▶ _WHAT YOU HAVE TO DO_
Retype the records in full, keeping each character as it is.

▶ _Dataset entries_
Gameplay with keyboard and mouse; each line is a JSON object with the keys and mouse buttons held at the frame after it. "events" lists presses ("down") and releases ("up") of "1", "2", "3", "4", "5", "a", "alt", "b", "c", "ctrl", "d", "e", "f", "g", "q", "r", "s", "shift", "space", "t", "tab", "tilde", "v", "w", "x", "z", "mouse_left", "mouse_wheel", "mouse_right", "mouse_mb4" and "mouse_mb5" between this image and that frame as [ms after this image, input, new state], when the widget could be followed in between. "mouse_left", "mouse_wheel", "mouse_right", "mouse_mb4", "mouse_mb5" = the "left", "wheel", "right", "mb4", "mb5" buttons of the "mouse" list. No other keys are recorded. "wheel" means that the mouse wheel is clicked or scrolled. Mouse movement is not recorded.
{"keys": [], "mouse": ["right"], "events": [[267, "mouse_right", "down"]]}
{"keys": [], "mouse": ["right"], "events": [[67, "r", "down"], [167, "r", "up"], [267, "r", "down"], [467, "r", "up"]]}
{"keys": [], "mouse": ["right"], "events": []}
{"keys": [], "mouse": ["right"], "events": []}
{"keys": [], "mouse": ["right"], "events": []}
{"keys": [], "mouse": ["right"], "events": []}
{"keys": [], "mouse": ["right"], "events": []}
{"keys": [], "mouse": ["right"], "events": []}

▶ _TASK RESULT_
Gameplay with keyboard and mouse; each line is a JSON object with the keys and mouse buttons held at the frame after it. "events" lists presses ("down") and releases ("up") of "1", "2", "3", "4", "5", "a", "alt", "b", "c", "ctrl", "d", "e", "f", "g", "q", "r", "s", "shift", "space", "t", "tab", "tilde", "v", "w", "x", "z", "mouse_left", "mouse_wheel", "mouse_right", "mouse_mb4" and "mouse_mb5" between this image and that frame as [ms after this image, input, new state], when the widget could be followed in between. "mouse_left", "mouse_wheel", "mouse_right", "mouse_mb4", "mouse_mb5" = the "left", "wheel", "right", "mb4", "mb5" buttons of the "mouse" list. No other keys are recorded. "wheel" means that the mouse wheel is clicked or scrolled. Mouse movement is not recorded.
{"keys": [], "mouse": ["right"], "events": [[267, "mouse_right", "down"]]}
{"keys": [], "mouse": ["right"], "events": [[67, "r", "down"], [167, "r", "up"], [267, "r", "down"], [467, "r", "up"]]}
{"keys": [], "mouse": ["right"], "events": []}
{"keys": [], "mouse": ["right"], "events": []}
{"keys": [], "mouse": ["right"], "events": []}
{"keys": [], "mouse": ["right"], "events": []}
{"keys": [], "mouse": ["right"], "events": []}
{"keys": [], "mouse": ["right"], "events": []}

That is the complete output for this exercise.